Mesmo que a educação física, hegemonicamente, seja afirmada pela dimensão física, faz-se importante que, politicamente, esta disciplina seja também um veículo de divulgação destas novas demandas no interior da escola, ainda que por via documental.
Neste sentido faz-se importante que os trabalhadores em educação física escolar estejam atentos à proposta dos PCN - educação física de forma a poderem captar a essência e as intencionalidades que não se apresentam dadas mas mediatizadas segundo os interesses de uma classe dominante que se ocupa a todo momento de ocultar a verdade camuflando a essência do fenômeno, o que impossibilita ao homem produzir a realidade reconhecendo-se como sujeito transformador (KOSIK, 1976).

Notas

  1. A globalização financeira se apresenta como a nova fase da fase monopolista capitalismo. A globalização em sua essência se desenha como a estratégia maior do projeto neoliberal, na busca da ampliação do mercado consumidor, para poder realizar as mercadorias provenientes da produção excedente.
  2. Os Parâmetros Curriculares Nacionais constituem-se em orientações do governo, por intermédio do Ministério da Educação (MEC), no que concede a estabelecer uma direção no processo de formação humana dos projetos de escolarização do Sistema Nacional de Educação, especificamente para o ensino fundamental. Não possuem caráter obrigatório, respeitando o princípio federativo de colaboração Nacional. Mas não deixam de ser da direção, centralização, orientação curricular do Estado.
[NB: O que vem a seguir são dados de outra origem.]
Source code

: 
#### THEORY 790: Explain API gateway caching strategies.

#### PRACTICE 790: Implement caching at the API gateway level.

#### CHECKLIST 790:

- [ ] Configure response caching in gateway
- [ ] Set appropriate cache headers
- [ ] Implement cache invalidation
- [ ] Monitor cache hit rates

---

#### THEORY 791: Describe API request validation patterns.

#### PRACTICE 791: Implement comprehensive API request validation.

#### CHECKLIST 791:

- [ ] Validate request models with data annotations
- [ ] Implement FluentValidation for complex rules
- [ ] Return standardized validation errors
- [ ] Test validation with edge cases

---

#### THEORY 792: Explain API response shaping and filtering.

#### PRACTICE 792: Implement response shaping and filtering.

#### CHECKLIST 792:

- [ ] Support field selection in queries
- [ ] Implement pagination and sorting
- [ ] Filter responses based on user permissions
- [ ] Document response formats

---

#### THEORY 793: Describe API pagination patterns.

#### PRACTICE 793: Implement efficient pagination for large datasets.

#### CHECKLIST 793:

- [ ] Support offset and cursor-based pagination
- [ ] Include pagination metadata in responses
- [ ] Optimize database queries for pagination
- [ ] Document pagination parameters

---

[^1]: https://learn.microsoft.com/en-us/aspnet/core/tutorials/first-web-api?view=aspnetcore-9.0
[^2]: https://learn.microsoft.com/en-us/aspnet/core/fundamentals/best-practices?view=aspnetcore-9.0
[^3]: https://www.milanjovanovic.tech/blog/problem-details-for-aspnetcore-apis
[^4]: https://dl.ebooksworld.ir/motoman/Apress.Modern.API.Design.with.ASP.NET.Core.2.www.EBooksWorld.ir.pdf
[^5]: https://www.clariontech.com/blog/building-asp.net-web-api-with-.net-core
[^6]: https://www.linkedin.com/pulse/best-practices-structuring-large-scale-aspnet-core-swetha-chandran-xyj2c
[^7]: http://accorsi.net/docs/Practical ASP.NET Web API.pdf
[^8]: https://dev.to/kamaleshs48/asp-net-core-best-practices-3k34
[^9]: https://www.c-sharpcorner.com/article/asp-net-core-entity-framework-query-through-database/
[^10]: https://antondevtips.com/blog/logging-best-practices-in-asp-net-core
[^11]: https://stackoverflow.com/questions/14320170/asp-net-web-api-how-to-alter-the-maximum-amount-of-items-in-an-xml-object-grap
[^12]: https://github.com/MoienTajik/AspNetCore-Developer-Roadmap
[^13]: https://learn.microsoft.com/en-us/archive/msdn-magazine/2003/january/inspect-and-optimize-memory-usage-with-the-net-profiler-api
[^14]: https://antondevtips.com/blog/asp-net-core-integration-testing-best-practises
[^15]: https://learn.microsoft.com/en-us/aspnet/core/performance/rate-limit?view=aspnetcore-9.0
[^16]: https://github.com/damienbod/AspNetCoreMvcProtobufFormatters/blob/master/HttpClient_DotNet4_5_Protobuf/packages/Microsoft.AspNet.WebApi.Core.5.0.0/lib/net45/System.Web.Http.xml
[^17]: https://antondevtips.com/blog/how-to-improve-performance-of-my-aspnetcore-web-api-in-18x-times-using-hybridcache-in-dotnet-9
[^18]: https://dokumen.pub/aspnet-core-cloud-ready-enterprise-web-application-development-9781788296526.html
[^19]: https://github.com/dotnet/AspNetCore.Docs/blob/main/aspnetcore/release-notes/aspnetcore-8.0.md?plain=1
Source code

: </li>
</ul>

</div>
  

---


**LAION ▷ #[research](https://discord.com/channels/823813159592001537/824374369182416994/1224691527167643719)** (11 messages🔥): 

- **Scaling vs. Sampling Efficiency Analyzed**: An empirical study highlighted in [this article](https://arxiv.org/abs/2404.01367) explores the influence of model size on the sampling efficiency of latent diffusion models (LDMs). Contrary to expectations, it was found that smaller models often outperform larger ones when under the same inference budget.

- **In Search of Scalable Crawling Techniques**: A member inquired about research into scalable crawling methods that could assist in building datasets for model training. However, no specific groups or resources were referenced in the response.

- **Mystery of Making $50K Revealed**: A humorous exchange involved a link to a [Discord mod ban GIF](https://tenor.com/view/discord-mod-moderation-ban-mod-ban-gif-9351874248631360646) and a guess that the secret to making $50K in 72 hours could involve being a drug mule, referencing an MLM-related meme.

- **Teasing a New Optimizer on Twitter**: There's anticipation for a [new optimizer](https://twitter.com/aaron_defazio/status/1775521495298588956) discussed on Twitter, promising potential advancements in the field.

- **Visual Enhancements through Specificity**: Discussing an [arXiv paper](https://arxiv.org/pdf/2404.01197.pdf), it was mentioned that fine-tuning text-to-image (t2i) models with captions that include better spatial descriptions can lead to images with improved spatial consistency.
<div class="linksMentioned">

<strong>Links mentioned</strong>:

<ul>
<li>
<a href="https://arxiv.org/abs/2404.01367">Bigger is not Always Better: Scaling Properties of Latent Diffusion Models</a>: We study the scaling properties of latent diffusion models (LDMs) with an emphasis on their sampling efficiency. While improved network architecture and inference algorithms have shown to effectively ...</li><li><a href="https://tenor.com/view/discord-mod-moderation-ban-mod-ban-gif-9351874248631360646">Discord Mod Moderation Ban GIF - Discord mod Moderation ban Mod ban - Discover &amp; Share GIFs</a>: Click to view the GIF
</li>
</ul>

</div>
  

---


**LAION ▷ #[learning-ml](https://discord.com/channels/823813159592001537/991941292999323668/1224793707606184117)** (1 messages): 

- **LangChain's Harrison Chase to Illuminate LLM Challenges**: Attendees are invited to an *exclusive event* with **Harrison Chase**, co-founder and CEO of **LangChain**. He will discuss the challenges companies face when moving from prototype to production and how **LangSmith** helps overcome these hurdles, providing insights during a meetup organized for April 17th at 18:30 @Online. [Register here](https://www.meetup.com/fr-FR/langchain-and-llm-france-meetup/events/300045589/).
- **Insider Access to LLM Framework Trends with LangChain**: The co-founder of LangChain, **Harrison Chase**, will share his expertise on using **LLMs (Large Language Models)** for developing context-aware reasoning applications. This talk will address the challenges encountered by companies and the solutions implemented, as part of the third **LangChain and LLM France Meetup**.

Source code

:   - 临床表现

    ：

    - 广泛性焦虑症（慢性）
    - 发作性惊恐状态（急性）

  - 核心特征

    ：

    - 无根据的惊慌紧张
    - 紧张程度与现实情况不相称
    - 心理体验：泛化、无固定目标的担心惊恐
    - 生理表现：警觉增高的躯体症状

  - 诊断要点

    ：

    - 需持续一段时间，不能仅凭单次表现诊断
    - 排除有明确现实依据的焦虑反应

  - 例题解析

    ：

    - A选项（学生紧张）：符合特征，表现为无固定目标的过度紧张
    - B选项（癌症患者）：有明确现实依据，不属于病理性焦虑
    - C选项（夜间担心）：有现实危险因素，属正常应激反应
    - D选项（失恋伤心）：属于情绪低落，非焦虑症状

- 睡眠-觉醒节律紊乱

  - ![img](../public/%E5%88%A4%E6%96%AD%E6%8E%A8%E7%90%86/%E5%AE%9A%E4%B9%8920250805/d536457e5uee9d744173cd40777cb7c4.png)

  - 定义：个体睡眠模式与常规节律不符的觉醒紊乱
Obs. O autor, professor Graziany Penna Dias é Pós-graduando em Fundamentos Teóricos e Metodológicas de Educação Física Escolar da Universidade Federal de Juiz de Fora e professor nível I do Estado do Rio de Janeiro no CIEP Marco Pólo e professor nível 3 do Estado de Minas Gerais na E. E. Ali Halfeld

Referências bibliográficas

  •  Brasil. Secretaria de Educação Fundamental. Parâmetros Curriculares Nacionais: Introdução aos Parâmetros Curriculares Nacionais. Brasília: MEC/SEF, 1997.
  • Coletivo de  autores, Metodologia do Ensino da Educação Física Escolar. São Paulo: Cortez, 1992.
  • Frigotto, Gaudêncio. Educação e a Crise do Capitalismo Real - 4ª - São Paulo: Cortez, 2000.
  • Gounet, Thomas. Fordismo e Toyotismo na Civilização do Automóvel. São Paulo: Boitempo, 1999.
  • Kuenzer, Acácia Zeneida. O Ensino Médio Agora é Para a Vida: Entre o pretendido, o dito e o feito. Texto mímeo, 1999.
  • Kosik, Karel. Dialética do Concreto. Rio de Janeiro: Paz e Terra, 1976.
  • Neves, Lúcia Maria Wanderley. Educação: Um Caminhar para o Mesmo Lugar. In: LESBAUPIN, Ivo (organizador). O Desmonte da Nação - Balanço do Governo FHC - 3ª ed. - Petrópolis: Vozes, 1999.
  • Rummert, Sonia Maria. Educação e Identidade dos Trabalhadores: as concepções do capital e do trabalho. São Paulo: Xamã, 2000.
  • Trein, Eunice S. Educação e Transformações no Mundo do Trabalho. Encontro Regional de Educação Física Escolar. Anais - Juiz de Fora: Universidade Federal de Juiz de Fora - Faculdade de Educação Física e Desportos, 2000.